▶ _Request_: Exact copies of all the lines below are wanted, without a single picture.

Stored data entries
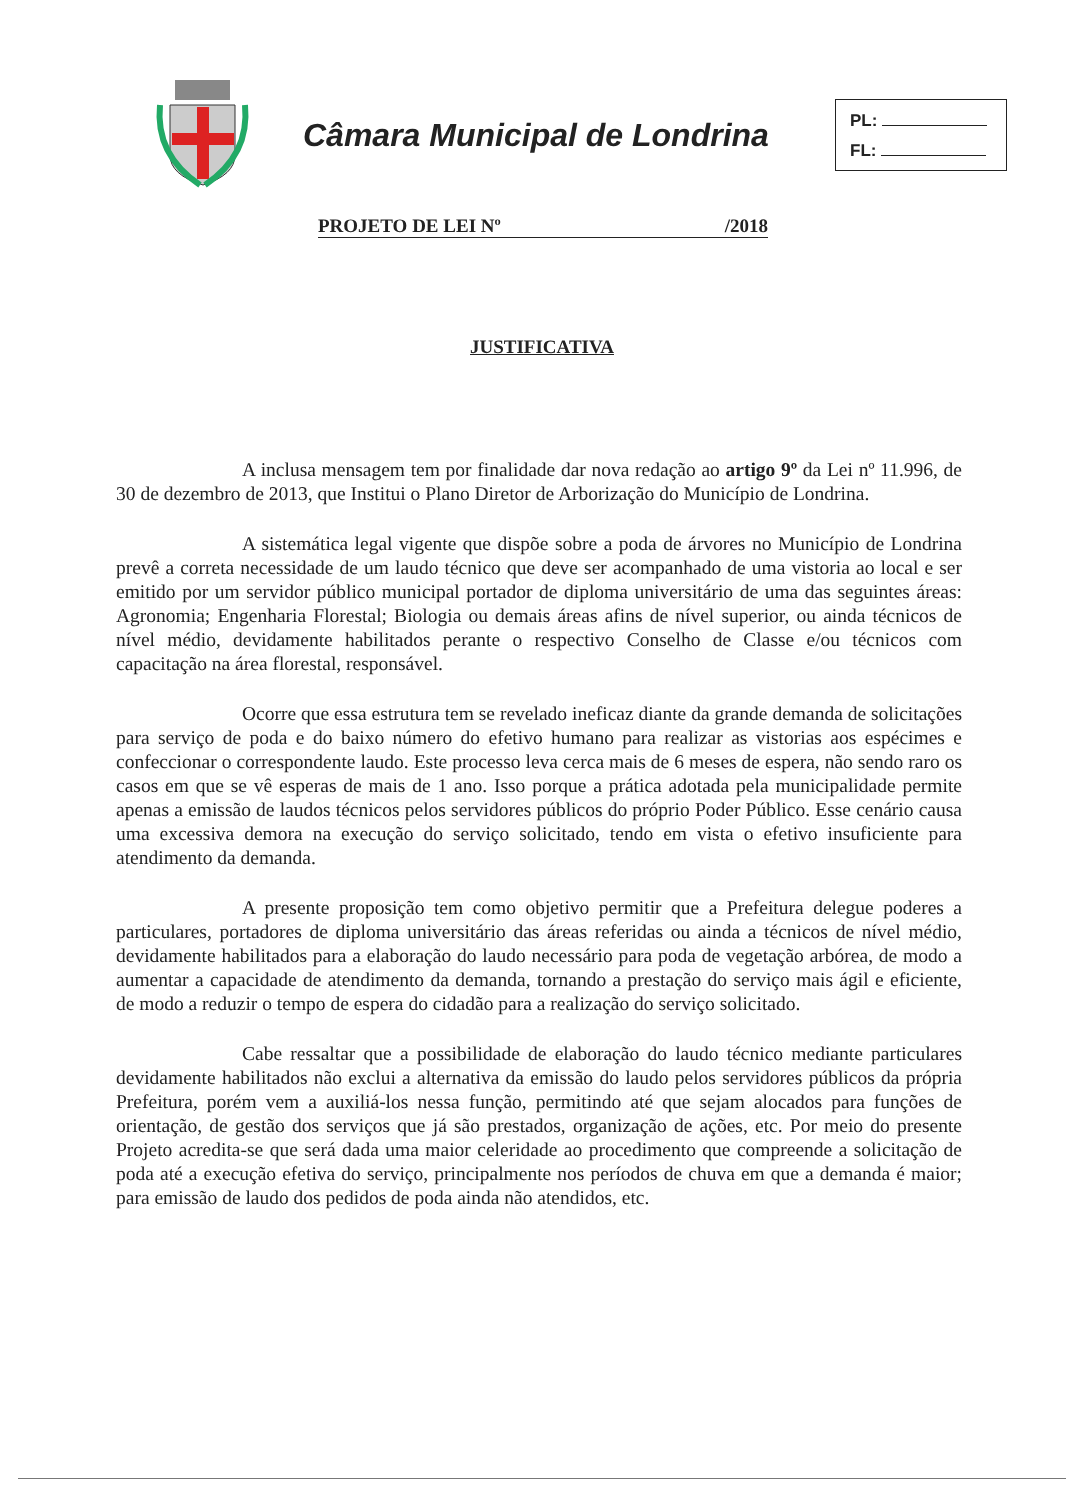Câmara Municipal de Londrina
PL:
FL:
PROJETO DE LEI Nº /2018
JUSTIFICATIVA
A inclusa mensagem tem por finalidade dar nova redação ao artigo 9º da Lei nº 11.996, de 30 de dezembro de 2013, que Institui o Plano Diretor de Arborização do Município de Londrina.
A sistemática legal vigente que dispõe sobre a poda de árvores no Município de Londrina prevê a correta necessidade de um laudo técnico que deve ser acompanhado de uma vistoria ao local e ser emitido por um servidor público municipal portador de diploma universitário de uma das seguintes áreas: Agronomia; Engenharia Florestal; Biologia ou demais áreas afins de nível superior, ou ainda técnicos de nível médio, devidamente habilitados perante o respectivo Conselho de Classe e/ou técnicos com capacitação na área florestal, responsável.
Ocorre que essa estrutura tem se revelado ineficaz diante da grande demanda de solicitações para serviço de poda e do baixo número do efetivo humano para realizar as vistorias aos espécimes e confeccionar o correspondente laudo. Este processo leva cerca mais de 6 meses de espera, não sendo raro os casos em que se vê esperas de mais de 1 ano. Isso porque a prática adotada pela municipalidade permite apenas a emissão de laudos técnicos pelos servidores públicos do próprio Poder Público. Esse cenário causa uma excessiva demora na execução do serviço solicitado, tendo em vista o efetivo insuficiente para atendimento da demanda.
A presente proposição tem como objetivo permitir que a Prefeitura delegue poderes a particulares, portadores de diploma universitário das áreas referidas ou ainda a técnicos de nível médio, devidamente habilitados para a elaboração do laudo necessário para poda de vegetação arbórea, de modo a aumentar a capacidade de atendimento da demanda, tornando a prestação do serviço mais ágil e eficiente, de modo a reduzir o tempo de espera do cidadão para a realização do serviço solicitado.
Cabe ressaltar que a possibilidade de elaboração do laudo técnico mediante particulares devidamente habilitados não exclui a alternativa da emissão do laudo pelos servidores públicos da própria Prefeitura, porém vem a auxiliá-los nessa função, permitindo até que sejam alocados para funções de orientação, de gestão dos serviços que já são prestados, organização de ações, etc. Por meio do presente Projeto acredita-se que será dada uma maior celeridade ao procedimento que compreende a solicitação de poda até a execução efetiva do serviço, principalmente nos períodos de chuva em que a demanda é maior; para emissão de laudo dos pedidos de poda ainda não atendidos, etc.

▶ _Solution_:
Câmara Municipal de Londrina
PL:
FL:
PROJETO DE LEI Nº /2018
JUSTIFICATIVA
A inclusa mensagem tem por finalidade dar nova redação ao artigo 9º da Lei nº 11.996, de 30 de dezembro de 2013, que Institui o Plano Diretor de Arborização do Município de Londrina.
A sistemática legal vigente que dispõe sobre a poda de árvores no Município de Londrina prevê a correta necessidade de um laudo técnico que deve ser acompanhado de uma vistoria ao local e ser emitido por um servidor público municipal portador de diploma universitário de uma das seguintes áreas: Agronomia; Engenharia Florestal; Biologia ou demais áreas afins de nível superior, ou ainda técnicos de nível médio, devidamente habilitados perante o respectivo Conselho de Classe e/ou técnicos com capacitação na área florestal, responsável.
Ocorre que essa estrutura tem se revelado ineficaz diante da grande demanda de solicitações para serviço de poda e do baixo número do efetivo humano para realizar as vistorias aos espécimes e confeccionar o correspondente laudo. Este processo leva cerca mais de 6 meses de espera, não sendo raro os casos em que se vê esperas de mais de 1 ano. Isso porque a prática adotada pela municipalidade permite apenas a emissão de laudos técnicos pelos servidores públicos do próprio Poder Público. Esse cenário causa uma excessiva demora na execução do serviço solicitado, tendo em vista o efetivo insuficiente para atendimento da demanda.
A presente proposição tem como objetivo permitir que a Prefeitura delegue poderes a particulares, portadores de diploma universitário das áreas referidas ou ainda a técnicos de nível médio, devidamente habilitados para a elaboração do laudo necessário para poda de vegetação arbórea, de modo a aumentar a capacidade de atendimento da demanda, tornando a prestação do serviço mais ágil e eficiente, de modo a reduzir o tempo de espera do cidadão para a realização do serviço solicitado.
Cabe ressaltar que a possibilidade de elaboração do laudo técnico mediante particulares devidamente habilitados não exclui a alternativa da emissão do laudo pelos servidores públicos da própria Prefeitura, porém vem a auxiliá-los nessa função, permitindo até que sejam alocados para funções de orientação, de gestão dos serviços que já são prestados, organização de ações, etc. Por meio do presente Projeto acredita-se que será dada uma maior celeridade ao procedimento que compreende a solicitação de poda até a execução efetiva do serviço, principalmente nos períodos de chuva em que a demanda é maior; para emissão de laudo dos pedidos de poda ainda não atendidos, etc.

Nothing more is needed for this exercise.